Jones Act Repeal Legislation Introduced in U.S. Senate

On 7 March 2019, Sen. Mike Lee (R-UT) introduced the Open America’s Water Act of 2019 Thursday, a bill which would repeal the Jones Act and allow all qualified vessels to engage in domestic trade between U.S. ports.

“Restricting trade between U.S. ports is a huge loss for American consumers and producers,” read a statement from Sen. Lee. “It is long past time to repeal the Jones Act entirely so that Alaskans, Hawaiians, and Puerto Ricans aren’t forced to pay higher prices for imported goods—and so they rapidly receive the help they need in the wake of natural disasters.”

In 1920, Congress passed the Merchant Marine Act (more widely known as the Jones Act), which requires all goods transported by water between U.S. ports to be carried on a vessel constructed in the U.S., registered in the U.S., owned by U.S. citizens, and crewed primarily by U.S. citizens.

This is not the first attempt at repealing the act. Sen. John McCain introduced similar bills in recent years, before his death in 2018. Like McCain’s bills, Lee’s legislation will face opposition both within and without Congress, on the grounds of U.S. maritime jobs and national security. The day before Lee introduced his bill, for example, several shipping industry members in front of the Senate Commerce Committee’s leadership went on the record in support of the Jones Act, during a hearing.

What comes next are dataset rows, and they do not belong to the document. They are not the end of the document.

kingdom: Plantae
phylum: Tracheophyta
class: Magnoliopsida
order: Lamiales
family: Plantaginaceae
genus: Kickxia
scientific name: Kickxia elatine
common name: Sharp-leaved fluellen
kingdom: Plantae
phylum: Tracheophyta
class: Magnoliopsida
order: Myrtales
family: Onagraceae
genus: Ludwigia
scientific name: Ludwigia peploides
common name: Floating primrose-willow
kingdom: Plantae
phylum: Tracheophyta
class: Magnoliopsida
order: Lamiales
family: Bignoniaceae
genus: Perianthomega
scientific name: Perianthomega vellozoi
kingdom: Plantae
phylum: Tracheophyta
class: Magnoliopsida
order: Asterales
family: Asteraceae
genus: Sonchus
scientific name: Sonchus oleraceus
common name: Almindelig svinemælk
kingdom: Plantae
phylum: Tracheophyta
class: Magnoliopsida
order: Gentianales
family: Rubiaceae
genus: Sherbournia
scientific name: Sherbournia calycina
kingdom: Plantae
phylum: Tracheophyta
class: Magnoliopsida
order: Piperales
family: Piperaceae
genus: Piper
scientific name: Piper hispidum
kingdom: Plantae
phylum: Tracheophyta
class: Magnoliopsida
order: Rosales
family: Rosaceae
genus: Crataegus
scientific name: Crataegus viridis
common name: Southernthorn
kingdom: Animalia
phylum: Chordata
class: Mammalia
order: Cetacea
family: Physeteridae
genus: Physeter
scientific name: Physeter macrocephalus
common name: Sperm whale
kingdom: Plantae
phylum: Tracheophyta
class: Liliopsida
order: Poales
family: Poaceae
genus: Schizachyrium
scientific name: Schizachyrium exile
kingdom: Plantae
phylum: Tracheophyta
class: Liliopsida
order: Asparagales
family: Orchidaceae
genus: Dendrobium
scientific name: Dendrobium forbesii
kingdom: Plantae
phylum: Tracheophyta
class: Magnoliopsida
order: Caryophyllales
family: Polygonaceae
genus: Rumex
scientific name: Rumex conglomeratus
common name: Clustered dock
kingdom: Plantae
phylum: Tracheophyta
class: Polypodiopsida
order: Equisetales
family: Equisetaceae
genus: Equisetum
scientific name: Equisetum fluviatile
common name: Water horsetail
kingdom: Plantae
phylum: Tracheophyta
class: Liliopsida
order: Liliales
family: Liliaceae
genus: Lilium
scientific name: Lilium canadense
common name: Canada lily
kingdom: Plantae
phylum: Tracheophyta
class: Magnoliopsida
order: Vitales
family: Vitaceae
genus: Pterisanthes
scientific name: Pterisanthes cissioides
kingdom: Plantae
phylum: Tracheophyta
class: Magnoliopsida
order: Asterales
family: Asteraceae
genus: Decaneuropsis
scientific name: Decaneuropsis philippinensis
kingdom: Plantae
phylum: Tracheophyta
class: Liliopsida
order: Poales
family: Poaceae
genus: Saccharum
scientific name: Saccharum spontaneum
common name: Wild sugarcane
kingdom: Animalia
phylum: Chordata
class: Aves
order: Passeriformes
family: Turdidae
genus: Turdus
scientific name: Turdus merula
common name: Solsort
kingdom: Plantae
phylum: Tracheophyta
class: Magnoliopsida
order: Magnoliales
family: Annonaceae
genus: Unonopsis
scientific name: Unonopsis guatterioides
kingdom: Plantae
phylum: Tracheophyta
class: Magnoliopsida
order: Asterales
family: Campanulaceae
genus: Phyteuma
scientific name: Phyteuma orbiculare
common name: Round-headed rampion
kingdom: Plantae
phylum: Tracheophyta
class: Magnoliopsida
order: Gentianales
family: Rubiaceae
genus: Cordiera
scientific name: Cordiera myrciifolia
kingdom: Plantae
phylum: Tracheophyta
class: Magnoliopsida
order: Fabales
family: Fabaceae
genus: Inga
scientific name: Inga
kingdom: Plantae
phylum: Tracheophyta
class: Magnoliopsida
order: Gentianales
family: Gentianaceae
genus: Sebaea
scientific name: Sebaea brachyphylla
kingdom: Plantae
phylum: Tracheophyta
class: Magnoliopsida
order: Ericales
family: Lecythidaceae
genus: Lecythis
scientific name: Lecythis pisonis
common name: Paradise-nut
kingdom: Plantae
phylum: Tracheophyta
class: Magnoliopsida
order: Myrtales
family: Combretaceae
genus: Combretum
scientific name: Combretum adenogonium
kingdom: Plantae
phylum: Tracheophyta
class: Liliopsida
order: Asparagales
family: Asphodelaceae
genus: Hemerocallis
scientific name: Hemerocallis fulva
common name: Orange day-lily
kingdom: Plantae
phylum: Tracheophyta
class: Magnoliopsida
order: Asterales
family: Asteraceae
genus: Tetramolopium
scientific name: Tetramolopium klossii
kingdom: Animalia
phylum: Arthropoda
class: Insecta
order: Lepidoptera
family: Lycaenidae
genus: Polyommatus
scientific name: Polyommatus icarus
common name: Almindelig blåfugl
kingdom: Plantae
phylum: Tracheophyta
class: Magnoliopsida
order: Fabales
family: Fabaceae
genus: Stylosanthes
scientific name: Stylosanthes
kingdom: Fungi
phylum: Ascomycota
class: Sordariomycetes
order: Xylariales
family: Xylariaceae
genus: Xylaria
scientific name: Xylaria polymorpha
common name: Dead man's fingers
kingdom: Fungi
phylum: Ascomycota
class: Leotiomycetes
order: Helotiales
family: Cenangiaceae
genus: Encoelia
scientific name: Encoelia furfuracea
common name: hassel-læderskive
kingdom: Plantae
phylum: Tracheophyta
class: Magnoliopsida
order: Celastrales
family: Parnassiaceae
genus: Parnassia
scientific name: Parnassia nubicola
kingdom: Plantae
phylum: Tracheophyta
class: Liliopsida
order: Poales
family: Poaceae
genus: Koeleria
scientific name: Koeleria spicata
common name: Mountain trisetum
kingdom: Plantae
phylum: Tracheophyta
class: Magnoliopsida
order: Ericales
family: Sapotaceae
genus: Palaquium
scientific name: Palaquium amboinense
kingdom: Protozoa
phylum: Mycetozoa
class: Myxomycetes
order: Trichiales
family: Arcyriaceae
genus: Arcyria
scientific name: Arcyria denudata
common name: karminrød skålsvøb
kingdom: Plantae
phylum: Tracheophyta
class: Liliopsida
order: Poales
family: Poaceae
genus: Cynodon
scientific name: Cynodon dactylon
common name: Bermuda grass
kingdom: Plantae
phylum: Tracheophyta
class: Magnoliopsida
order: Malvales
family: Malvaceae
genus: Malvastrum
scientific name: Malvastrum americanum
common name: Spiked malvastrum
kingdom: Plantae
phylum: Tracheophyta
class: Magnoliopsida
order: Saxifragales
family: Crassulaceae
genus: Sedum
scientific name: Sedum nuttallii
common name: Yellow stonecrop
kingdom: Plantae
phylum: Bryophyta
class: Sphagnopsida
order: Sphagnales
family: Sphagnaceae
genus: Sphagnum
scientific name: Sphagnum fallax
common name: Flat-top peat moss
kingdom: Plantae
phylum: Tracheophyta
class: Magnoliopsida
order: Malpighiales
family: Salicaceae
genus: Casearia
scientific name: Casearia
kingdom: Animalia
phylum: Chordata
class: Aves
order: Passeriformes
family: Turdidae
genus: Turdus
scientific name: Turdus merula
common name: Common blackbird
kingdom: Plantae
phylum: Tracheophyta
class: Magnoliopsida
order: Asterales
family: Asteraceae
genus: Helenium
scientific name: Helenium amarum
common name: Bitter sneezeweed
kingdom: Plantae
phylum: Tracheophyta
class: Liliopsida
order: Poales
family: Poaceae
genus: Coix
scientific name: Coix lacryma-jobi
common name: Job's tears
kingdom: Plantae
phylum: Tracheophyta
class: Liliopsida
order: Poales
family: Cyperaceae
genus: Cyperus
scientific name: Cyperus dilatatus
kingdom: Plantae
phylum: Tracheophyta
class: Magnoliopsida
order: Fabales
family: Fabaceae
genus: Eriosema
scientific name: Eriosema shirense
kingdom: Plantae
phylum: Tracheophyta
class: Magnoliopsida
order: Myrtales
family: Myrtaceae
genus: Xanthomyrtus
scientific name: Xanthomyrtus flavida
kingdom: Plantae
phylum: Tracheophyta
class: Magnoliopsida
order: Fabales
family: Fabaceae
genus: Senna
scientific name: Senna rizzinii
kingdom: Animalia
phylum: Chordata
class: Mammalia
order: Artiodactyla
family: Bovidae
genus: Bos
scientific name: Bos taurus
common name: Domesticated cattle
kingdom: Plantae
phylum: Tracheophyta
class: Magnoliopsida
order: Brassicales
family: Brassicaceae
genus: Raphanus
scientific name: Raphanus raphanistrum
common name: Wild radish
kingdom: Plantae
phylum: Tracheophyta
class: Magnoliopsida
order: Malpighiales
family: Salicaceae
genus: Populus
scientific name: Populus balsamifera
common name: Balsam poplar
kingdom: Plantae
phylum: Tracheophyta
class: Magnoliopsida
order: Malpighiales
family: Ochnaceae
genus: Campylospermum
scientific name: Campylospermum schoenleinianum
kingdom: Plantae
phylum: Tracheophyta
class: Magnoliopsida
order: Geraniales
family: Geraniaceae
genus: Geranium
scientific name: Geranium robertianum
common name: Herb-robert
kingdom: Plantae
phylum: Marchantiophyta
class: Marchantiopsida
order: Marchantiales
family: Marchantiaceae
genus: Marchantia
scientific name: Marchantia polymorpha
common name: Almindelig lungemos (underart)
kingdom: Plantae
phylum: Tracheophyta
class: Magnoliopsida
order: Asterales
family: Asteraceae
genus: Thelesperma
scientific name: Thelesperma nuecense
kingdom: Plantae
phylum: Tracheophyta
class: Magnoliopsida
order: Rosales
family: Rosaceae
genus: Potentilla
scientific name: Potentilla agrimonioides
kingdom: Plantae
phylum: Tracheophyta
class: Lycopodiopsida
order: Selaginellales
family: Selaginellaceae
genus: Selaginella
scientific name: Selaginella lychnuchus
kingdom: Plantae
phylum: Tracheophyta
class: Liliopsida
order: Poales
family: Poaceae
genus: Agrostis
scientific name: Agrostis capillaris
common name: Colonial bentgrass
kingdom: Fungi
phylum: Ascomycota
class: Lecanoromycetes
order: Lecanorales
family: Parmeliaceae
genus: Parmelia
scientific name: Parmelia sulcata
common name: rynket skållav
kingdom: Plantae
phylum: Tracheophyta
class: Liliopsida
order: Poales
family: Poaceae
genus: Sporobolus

During that hearing, Matthew Paxton, president of the Shipbuilders Council of America, said the nation’s shipyard industry relies on the Jones Act and its 40,000-vessel fleet for “certainty and stability,” as well as preserving the workforce and supplier base to construct the Navy’s future warships.

Also going on record was the Chairman of the Senate Commerce Committee, Sen. Roger Wicker (R-MS), who said, “Properly enforcing the Jones Act is important for economic and national security. I recently sent a letter to the President – along with several colleagues on this committee – to express support for the Jones Act and to encourage the administration to convene a meeting of all stakeholders to discuss how the domestic maritime industry can meet new demands and serve new markets.”

In his statement announcing the Open America’s Water Act of 2019, Sen. Lee said, “The Cato Institute estimates that after accounting for the inflated costs of transportation and infrastructure, the forgone wages and output, the lost domestic and foreign business revenue, and the monetized environmental toll the annual cost of the Jones Act is in the tens of billions of dollars. And that figure doesn’t even include the annual administration and oversight costs of the law,” said Lee.

In a recent Cato Daily Podcast, Colin Grabow, a policy analyst at the Cato Institute's Herbert A. Stiefel Center for Trade Policy Studies, called the Jones Act a protectionist law and said that such laws tend to drive up cost.

“Let’s start from the fact that you have to buy an American-built ship,” said Grabow. “These ships typically cost four to five times more than what you’d find in a foreign shipyard. In fact, according the Congressional Research Service in a 2017 report, they said that for coastal vessels, which is the type of vessels you’d typically find in the Jones Act trades, the cost is six to eight times greater.”

Grabow added that increased cost, reduced competition, and less investment (because of the Jones Act’s U.S. ownership requirement), “add up to higher prices for transportation.”